We had a final stop at Dollar Beach where there are many huts and cabanas on stilts to provide shade. The tide was out and the swimming was awful. There was no sand, just rock and coral all the way. Impossible to swim or snorkel so we were very disappointed. Maybe when the tide is in it will be better.

Now I can tick Jaco Island off my list. Very hard to get to but well worth it!

After a great weekend it seemed like an ordinary week in Dili. I spent two days in the office and was able to finally get to the yoga class on Wednesday night.

I went to Natabora for three days. This time Agapito came too. I have decided that there is no point my going to this remote area without someone who can speak English. We spent two days in schools observing classes and administering literacy and numeracy tests to Grades 1 and 2.

One school we visited was two hours from the main road. We had already driven two hours to get to the turn off and the co-ordinator in this school rides a horse for hours to get anywhere. The little village was quite a surprise considering the roads we had been travelling on to get to it. The houses were very well kept, all had green grass with bouganvilleas and other colourful trees in the front yards. There were fruit trees everywhere. It was clear that this village had a lot of rain and when the wet season comes, we will not be able to get to it at all.

The school was a typical yellow brick building but with gardens and grass instead of the usual dirt and dust. There were even pot plants lined up along the outside of the walls. Most schools have only male teachers but in Bariki, three of the four teachers in the school are female. Sadly, the Grade 2 class was in a building a little way from the school. It resembled a cow shed. The floor looked as if it had been dug up and was mostly loose rock, dirt and concrete. The desks wobbled on the uneven floor.

On Saturday, I had to attend a meeting of all the co-ordinators in the area who travel for hours to reach the main school by 9am. The school was also full of children.
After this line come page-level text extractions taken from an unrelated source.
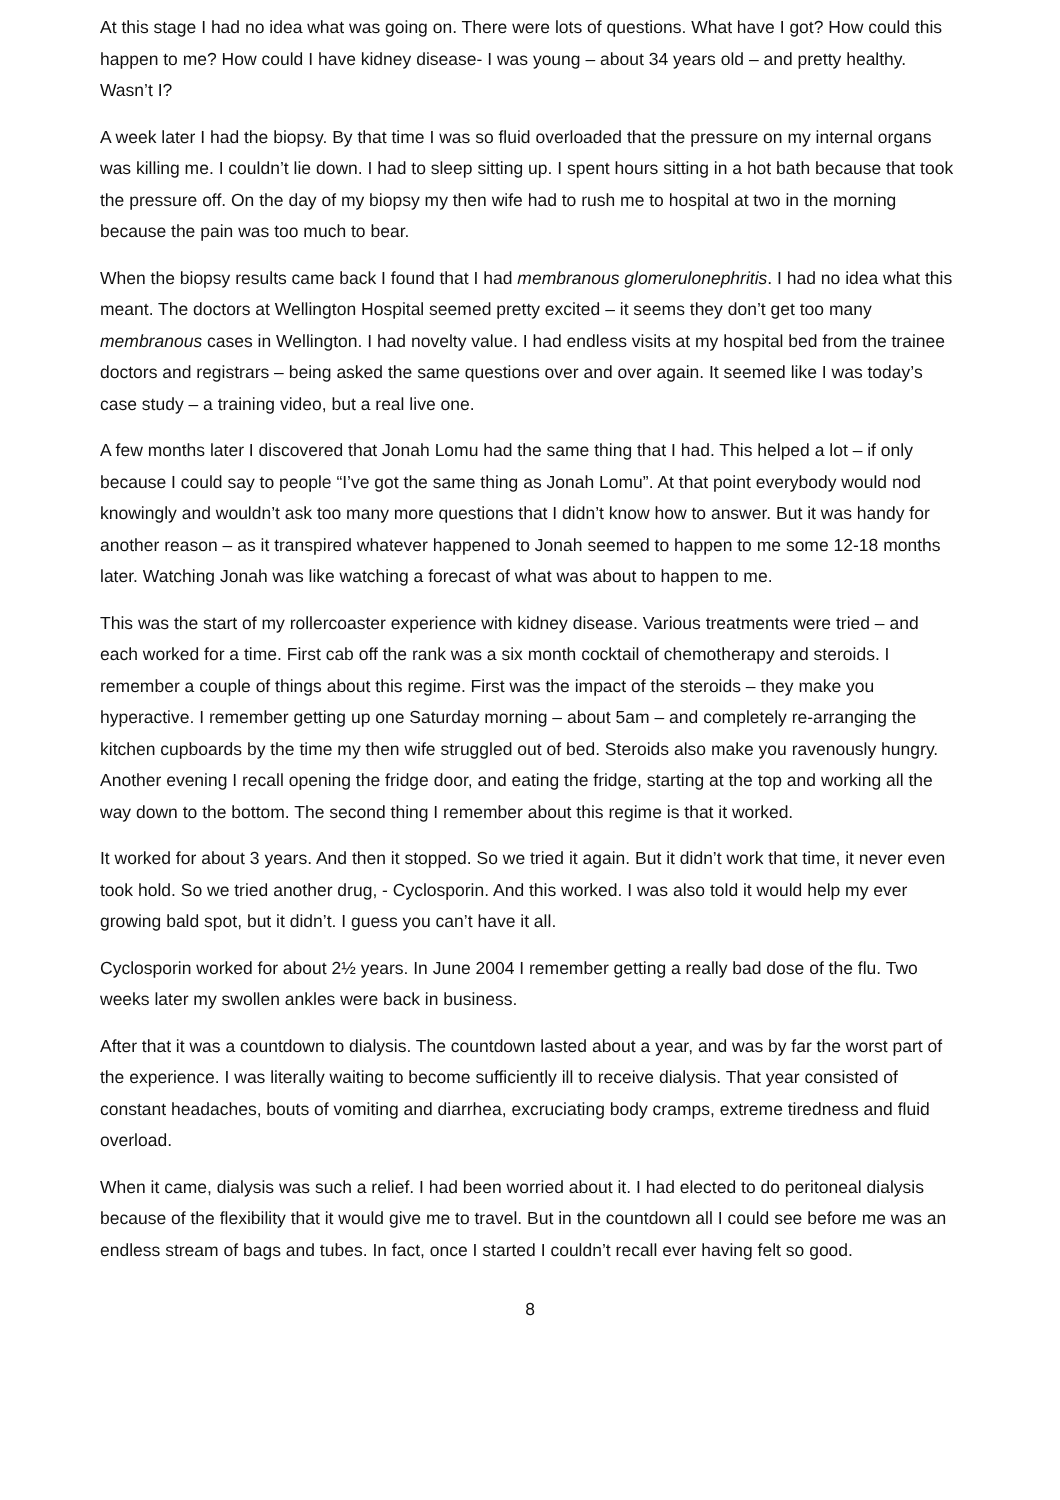At this stage I had no idea what was going on. There were lots of questions. What have I got? How could this happen to me? How could I have kidney disease- I was young – about 34 years old – and pretty healthy. Wasn’t I?
A week later I had the biopsy. By that time I was so fluid overloaded that the pressure on my internal organs was killing me. I couldn’t lie down. I had to sleep sitting up. I spent hours sitting in a hot bath because that took the pressure off. On the day of my biopsy my then wife had to rush me to hospital at two in the morning because the pain was too much to bear.
When the biopsy results came back I found that I had membranous glomerulonephritis. I had no idea what this meant. The doctors at Wellington Hospital seemed pretty excited – it seems they don’t get too many membranous cases in Wellington. I had novelty value. I had endless visits at my hospital bed from the trainee doctors and registrars – being asked the same questions over and over again. It seemed like I was today’s case study – a training video, but a real live one.
A few months later I discovered that Jonah Lomu had the same thing that I had. This helped a lot – if only because I could say to people “I’ve got the same thing as Jonah Lomu”. At that point everybody would nod knowingly and wouldn’t ask too many more questions that I didn’t know how to answer. But it was handy for another reason – as it transpired whatever happened to Jonah seemed to happen to me some 12-18 months later. Watching Jonah was like watching a forecast of what was about to happen to me.
This was the start of my rollercoaster experience with kidney disease. Various treatments were tried – and each worked for a time. First cab off the rank was a six month cocktail of chemotherapy and steroids. I remember a couple of things about this regime. First was the impact of the steroids – they make you hyperactive. I remember getting up one Saturday morning – about 5am – and completely re-arranging the kitchen cupboards by the time my then wife struggled out of bed. Steroids also make you ravenously hungry. Another evening I recall opening the fridge door, and eating the fridge, starting at the top and working all the way down to the bottom. The second thing I remember about this regime is that it worked.
It worked for about 3 years. And then it stopped. So we tried it again. But it didn’t work that time, it never even took hold. So we tried another drug, - Cyclosporin. And this worked. I was also told it would help my ever growing bald spot, but it didn’t. I guess you can’t have it all.
Cyclosporin worked for about 2½ years. In June 2004 I remember getting a really bad dose of the flu. Two weeks later my swollen ankles were back in business.
After that it was a countdown to dialysis. The countdown lasted about a year, and was by far the worst part of the experience. I was literally waiting to become sufficiently ill to receive dialysis. That year consisted of constant headaches, bouts of vomiting and diarrhea, excruciating body cramps, extreme tiredness and fluid overload.
When it came, dialysis was such a relief. I had been worried about it. I had elected to do peritoneal dialysis because of the flexibility that it would give me to travel. But in the countdown all I could see before me was an endless stream of bags and tubes. In fact, once I started I couldn’t recall ever having felt so good.
8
Some were in classes but most were there to clean the rooms and garden. The gardening group was made up of mostly boys and half of them had brought their own machetes from home. I was a little disturbed to see 9 year olds expertly using machetes to trim the hedges, cut bamboo poles, slice wooden struts in half and chop things up. One little boy gave up the gardening and joined a group of boys playing soccer, wielding his machete as he raced around the rough ground.

On our way back Dili, we provided a lift for many of the co-ordinators. It took an hour to deliver several of them to various places near Natabora. Then the 4WD filled up again and we set off. I felt just like the $2 truck. Timorese people pay $2 for a ride on an open truck that takes them from one place to another. There are often about thirty people in the truck, just hanging onto the bars which go from side to side. I am yet to find out how many people we can it into a 4WD. So far the count is 9 but I am sure more could fit!

At a meeting with someone high up in the Australian embassy, I was asked how it was all going. I diplomatically said that visiting the schools was great but spending hours in a car on rough roads was not easy. She asked if I had thought about relocating to Natabora. Clearly, she has never been there! There is nothing there, no shops, no restaurants, no cars and no English. There are a few brick houses but most of the houses are really just huts with palm leaf walls. There are lots of pigs and cows just roaming around. The village has power but no internet or phone coverage. There is nothing to do at all. I would quickly go insane.